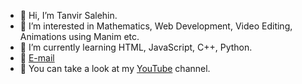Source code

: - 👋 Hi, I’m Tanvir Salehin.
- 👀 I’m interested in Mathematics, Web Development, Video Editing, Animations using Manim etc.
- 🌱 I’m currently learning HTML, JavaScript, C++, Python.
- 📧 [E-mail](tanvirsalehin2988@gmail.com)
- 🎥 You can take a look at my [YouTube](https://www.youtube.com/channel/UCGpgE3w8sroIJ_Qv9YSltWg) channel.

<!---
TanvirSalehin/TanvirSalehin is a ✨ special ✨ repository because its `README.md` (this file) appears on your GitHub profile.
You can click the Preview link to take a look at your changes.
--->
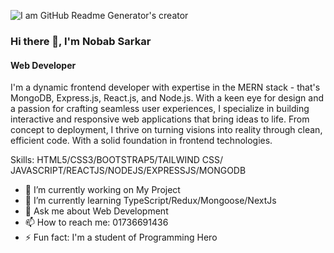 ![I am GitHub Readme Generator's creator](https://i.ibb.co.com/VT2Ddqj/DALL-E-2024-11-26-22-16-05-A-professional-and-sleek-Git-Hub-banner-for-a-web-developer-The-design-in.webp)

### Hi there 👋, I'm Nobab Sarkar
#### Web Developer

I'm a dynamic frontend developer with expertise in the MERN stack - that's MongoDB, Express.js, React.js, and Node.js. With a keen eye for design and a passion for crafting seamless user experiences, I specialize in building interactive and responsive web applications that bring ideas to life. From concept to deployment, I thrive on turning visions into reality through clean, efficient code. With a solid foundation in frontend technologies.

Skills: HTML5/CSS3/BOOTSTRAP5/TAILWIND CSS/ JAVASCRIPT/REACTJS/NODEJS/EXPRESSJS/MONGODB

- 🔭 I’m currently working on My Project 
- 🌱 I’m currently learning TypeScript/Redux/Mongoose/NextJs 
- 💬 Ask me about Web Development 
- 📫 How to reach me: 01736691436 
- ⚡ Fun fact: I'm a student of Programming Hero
...
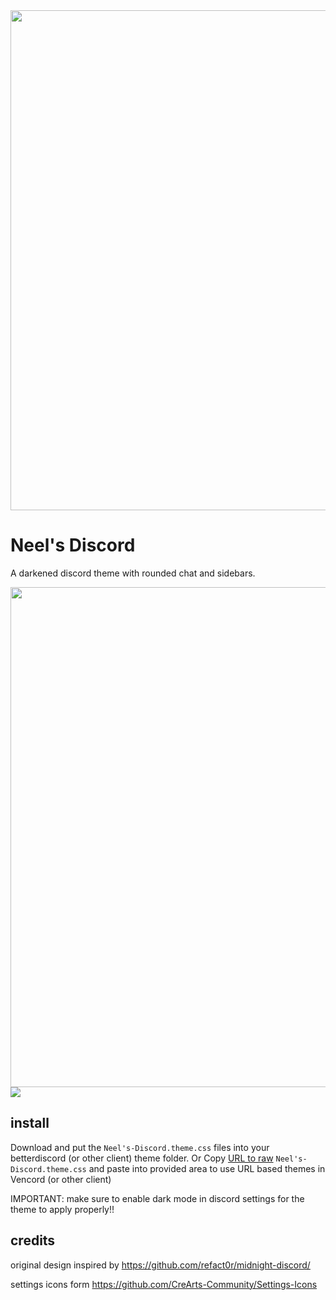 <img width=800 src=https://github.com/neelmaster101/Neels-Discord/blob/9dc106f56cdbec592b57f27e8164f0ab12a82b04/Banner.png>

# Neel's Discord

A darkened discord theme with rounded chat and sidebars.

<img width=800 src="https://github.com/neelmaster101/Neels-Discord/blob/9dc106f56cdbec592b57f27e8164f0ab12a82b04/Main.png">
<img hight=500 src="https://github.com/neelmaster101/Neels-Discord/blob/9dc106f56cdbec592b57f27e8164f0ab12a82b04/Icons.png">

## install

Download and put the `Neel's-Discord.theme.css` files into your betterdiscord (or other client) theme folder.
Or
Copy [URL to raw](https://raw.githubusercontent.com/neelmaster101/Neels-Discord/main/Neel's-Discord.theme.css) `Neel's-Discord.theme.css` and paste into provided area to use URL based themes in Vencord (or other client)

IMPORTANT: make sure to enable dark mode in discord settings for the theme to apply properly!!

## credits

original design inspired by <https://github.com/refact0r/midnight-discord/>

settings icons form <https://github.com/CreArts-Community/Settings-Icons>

EXERCISE:
In the listing above, the required lines run from the line with "- 🎥 You can" through the line with "- ⚡ Fun fact: I'm". Output exactly those lines, omitting pictures.

EXERCISE RESPONSE:
- 🎥 You can take a look at my [YouTube](https://www.youtube.com/channel/UCGpgE3w8sroIJ_Qv9YSltWg) channel.

<!---
TanvirSalehin/TanvirSalehin is a ✨ special ✨ repository because its `README.md` (this file) appears on your GitHub profile.
You can click the Preview link to take a look at your changes.
--->
 ![I am GitHub Readme Generator's creator](https://i.ibb.co.com/VT2Ddqj/DALL-E-2024-11-26-22-16-05-A-professional-and-sleek-Git-Hub-banner-for-a-web-developer-The-design-in.webp)

### Hi there 👋, I'm Nobab Sarkar
#### Web Developer

I'm a dynamic frontend developer with expertise in the MERN stack - that's MongoDB, Express.js, React.js, and Node.js. With a keen eye for design and a passion for crafting seamless user experiences, I specialize in building interactive and responsive web applications that bring ideas to life. From concept to deployment, I thrive on turning visions into reality through clean, efficient code. With a solid foundation in frontend technologies.

Skills: HTML5/CSS3/BOOTSTRAP5/TAILWIND CSS/ JAVASCRIPT/REACTJS/NODEJS/EXPRESSJS/MONGODB

- 🔭 I’m currently working on My Project 
- 🌱 I’m currently learning TypeScript/Redux/Mongoose/NextJs 
- 💬 Ask me about Web Development 
- 📫 How to reach me: 01736691436 
- ⚡ Fun fact: I'm a student of Programming Hero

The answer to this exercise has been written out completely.